Ada kemungkinan bahwa gejala pada pasien gangguan afektif bipolar dengan
episode saat depresi bisa saja karena tingkat serum TSH meningkat tetapi
hubungan tersebut tidak ditemukan signifikan secara statistik. T3 dan T4 hormon
tingkat pada pasien ini berada dalam rentang normal. Saxena et al. (2000) dan
Boral et al. (1980) dalam studi mereka telah menemukan hubungan yang
signifikan antara kelompok kejiwaan depresi dan hipotiroidisme biokimia seperti

yang ditunjukkan oleh T3 rendah dan T4 dengan kadar TSH normal. Pengamatan
yang dapat diambil di sini adalah bahwa hubungan statistik yang signifikan antara
kelompok diagnostik psikiatri dan disfungsi tiroid setiap kali disfungsi ini
disebabkan oleh variasi dalam T3 dan T4 hormon, dan bahwa tidak lagi dimiliki
sama ada apabila disfungsi ini disebabkan oleh variasi TSH . Hal ini menunjukkan
bahwa T3 dan T4 (terutama T3 yang merupakan bentuk paling aktif) memainkan
peran penting dalam gangguan kejiwaan.
5. Keterbatasan penelitian
Kondisi co-morbid pada pasien serta dalam kontrol belum dikesampingkan
menggunakan instrumen standar seperti MINI.
6. Kesimpulan
Penelitian ini yang diambil untuk mengetahui hubungan antara gangguan
afektif bipolar dan disfungsi tiroid mengungkapkan bahwa:
1. Sebuah hubungan yang signifikan secara statistik antara kadar hormon T3
dan gangguan afektif bipolar.
2. Sebuah rasio odds 2,55 menandakan bahwa pasien dengan gangguan
afektif bipolar adalah 2,55 kali lebih sering dikaitkan dengan disfungsi
tiroid daripada kelompok kontrol.
3. Sebagian disfungsi tiroid pada pasien gangguan afektif bipolar adalah 14%
terhadap 6% diamati pada kelompok kontrol.
Penelitian ini menunjukkan bahwa pasien gangguan afektif bipolar memiliki
perubahan nyata dalam fungsi tiroid mereka. Oleh karena itu, evaluasi atas status
tiroid sebelum memulai pengobatan menggunakan menstabilkan suasana hati obat
disfungsi tiroid disarankan. Koreksi disfungsi tiroid yang mendasari mungkin
dapat menyebabkan penurunan tanda dan gejala yang diamati pada pasien
gangguan afektif bipolar, dan prognosis yang lebih baik. Sebuah respon positif
untuk terapi penggantian hormon tiroid tambahan akan lebih lanjut menunjukkan
bahwa gangguan afektif bipolar adalah untuk sebagian besar dipengaruhi oleh

disfungsi hormon tiroid.
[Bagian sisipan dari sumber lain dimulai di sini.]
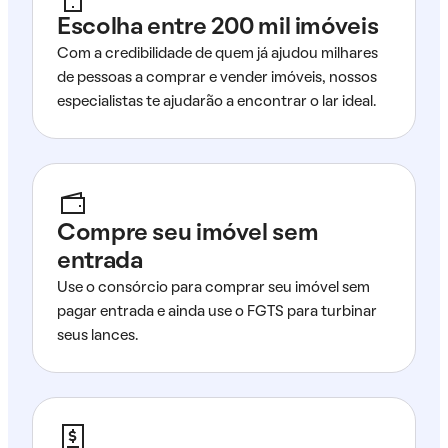
Escolha entre 200 mil imóveis
Com a credibilidade de quem já ajudou milhares
de pessoas a comprar e vender imóveis, nossos
especialistas te ajudarão a encontrar o lar ideal.
Compre seu imóvel sem
entrada
Use o consórcio para comprar seu imóvel sem
pagar entrada e ainda use o FGTS para turbinar
seus lances.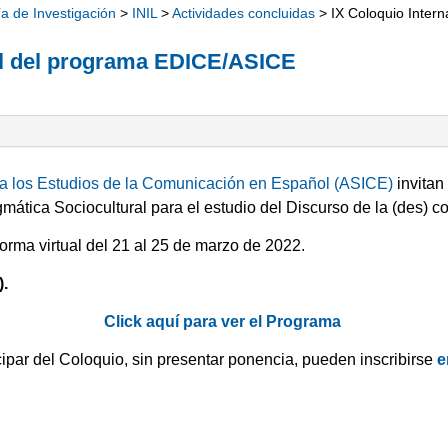
ía de Investigación
>
INIL
>
Actividades concluidas
> IX Coloquio Inter
al del programa EDICE/ASICE
ra los Estudios de la Comunicación en Español (ASICE)
invitan
ica Sociocultural para el estudio del Discurso de la (des) co
forma virtual del 21 al 25 de marzo de 2022.
).
Click aquí para ver el Programa
par del Coloquio, sin presentar ponencia, pueden inscribirse
e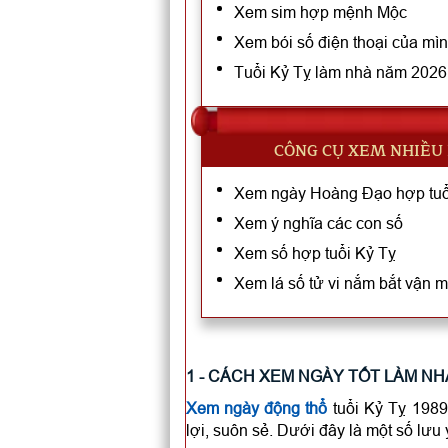
Xem sim hợp mệnh Mộc
Xem bói số điện thoại của mì
Tuổi Kỷ Tỵ làm nhà năm 2026 
CÔNG CỤ XEM NHIỀU
Xem ngày Hoàng Đạo hợp tuổ
Xem ý nghĩa các con số
Xem số hợp tuổi Kỷ Tỵ
Xem lá số tử vi nắm bắt vận 
1 - CÁCH XEM NGÀY TỐT LÀM NHÀ
Xem ngày động thổ
tuổi Kỷ Tỵ 1989
lợi, suôn sẻ. Dưới đây là một số lưu 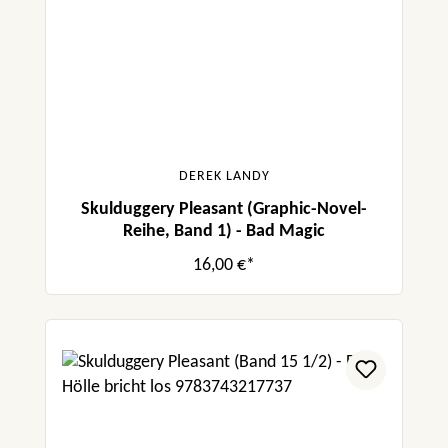
DEREK LANDY
Skulduggery Pleasant (Graphic-Novel-
Reihe, Band 1) - Bad Magic
16,00 €*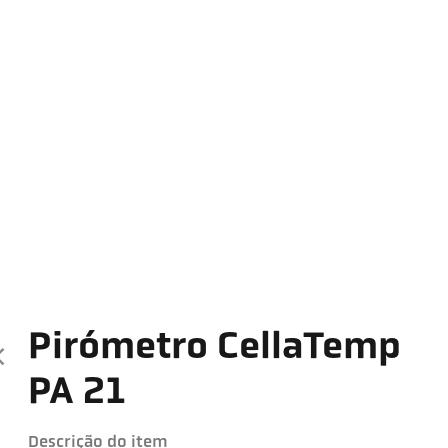
Pirómetro CellaTemp
PA 21
Descrição do item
Perlu ditekankan bahwa peningkatan T3 / T4 nilai serum


tidak berarti bahwa bebas T4 / gratis T3 juga tinggi.
Pengukuran T3 dan T4 bebas bebas selalu menjadi indikator yang lebih baik
dari fungsi tiroid. Hal ini T3 dan T4 bebas yang akhirnya melakukan tindakan
perifer dan notthe bentuk terikat. Oleh karena itu, merasa bahwa asosiasi
diverifikasi dengan mengukur T3 bebas dan kadar serum T4 bebas dalam studi
masa depan. Hasil yang diperoleh di sini menyarankan lingkup baru untuk
penggunaan hormon tiroid dalam pengobatan pasien gangguan afektif bipolar.
Potensi pilihan pengobatan tersebut perlu dieksplorasi.
sumber pendanaan
Penelitian ini diangkat sebagai Dewan Riset Medis India (ICMR) (STS-2006)
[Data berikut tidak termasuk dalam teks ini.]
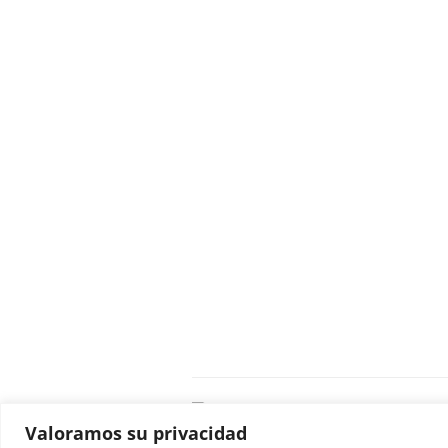
C
Valoramos su privacidad
E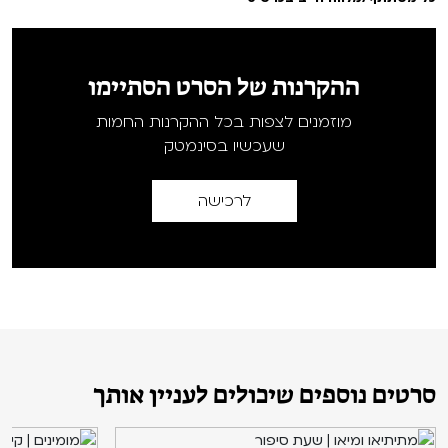
ההקרנות של הסרט הסתיימו
מוזמנים לצפות בכל ההקרנות החמות
שעכשיו בסינמטק
לרכישה
סרטים נוספים שיכולים לעניין אותך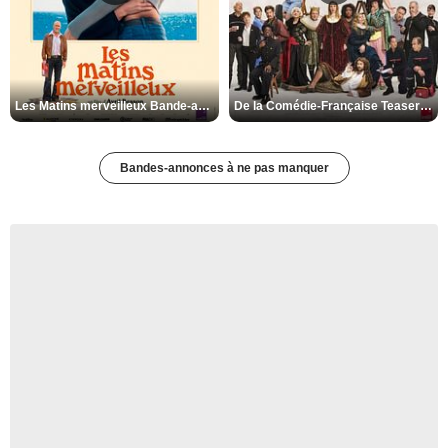
Les Matins merveilleux Bande-annonce VF
De la Comédie-Française Teaser VF
Bandes-annonces à ne pas manquer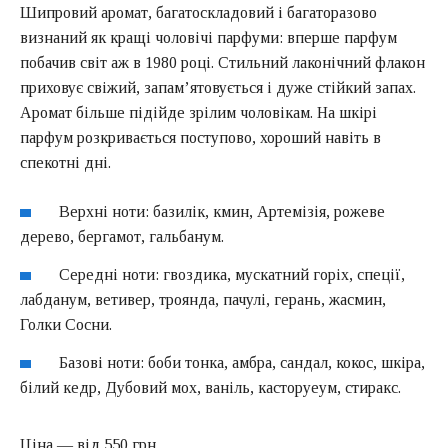
Шипровий аромат, багатоскладовий і багаторазово
визнаний як кращі чоловічі парфуми: вперше парфум
побачив світ аж в 1980 році. Стильний лаконічний флакон
приховує свіжий, запам’ятовується і дуже стійкий запах.
Аромат більше підійде зрілим чоловікам. На шкірі
парфум розкривається поступово, хороший навіть в
спекотні дні.
Верхні ноти: базилік, кмин, Артемізія, рожеве
дерево, бергамот, гальбанум.
Середні ноти: гвоздика, мускатний горіх, спеції,
лабданум, ветивер, троянда, пачулі, герань, жасмин,
Голки Сосни.
Базові ноти: боби тонка, амбра, сандал, кокос, шкіра,
білий кедр, Дубовий мох, ваніль, касторуеум, стиракс.
Ціна — від 550 грн.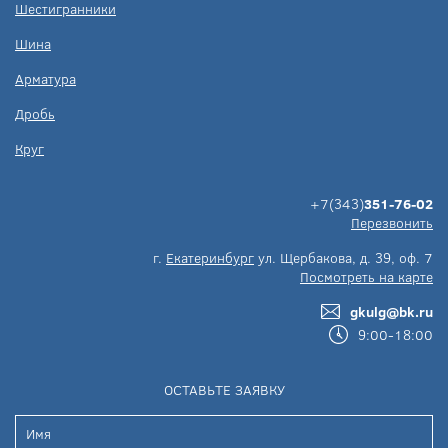
Шестигранники
Шина
Арматура
Дробь
Круг
+7(343)
351-76-02
Перезвонить
г.
Екатеринбург
ул. Щербакова, д. 39, оф. 7
Посмотреть на карте
gkulg@bk.ru
9:00-18:00
ОСТАВЬТЕ ЗАЯВКУ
proyek. Proyek ini disetujui dan didukung oleh ICMR pada tahun 2006 sebagai
sebuah proyek Jangka Pendek Mahasiswa (STS). The ICMR menyediakan
dukungan keuangan yang diperlukan untuk investigasi yang dilakukan dalam
proyek.
kontribusi penulis VNK disusun dan dirancang penelitian, mengumpulkan data
dan menyusun kertas. Dia akan bertindak sebagai penjamin penelitian. RT
dikandung penelitian dan membantu dalam menulis naskah. TK dianalisis dan
menafsirkan data. TK revisi naskah untuk konten intelektual penting. BU juga
merancang penelitian, dan membantu dalam analisis hasil. MJB, RKM dan AV
dibantu dalam menulis naskah. Naskah akhir disetujui oleh semua penulis.
Konflik kepentingan
Para penulis tidak memiliki konflik kepentingan untuk menyatakan.
Ucapan Terima Kasih
Kami ingin mengakui ICMR atas dukungan dan terima kasih kepada peserta studi
tanpa mereka penelitian ini tidak akan tercapai.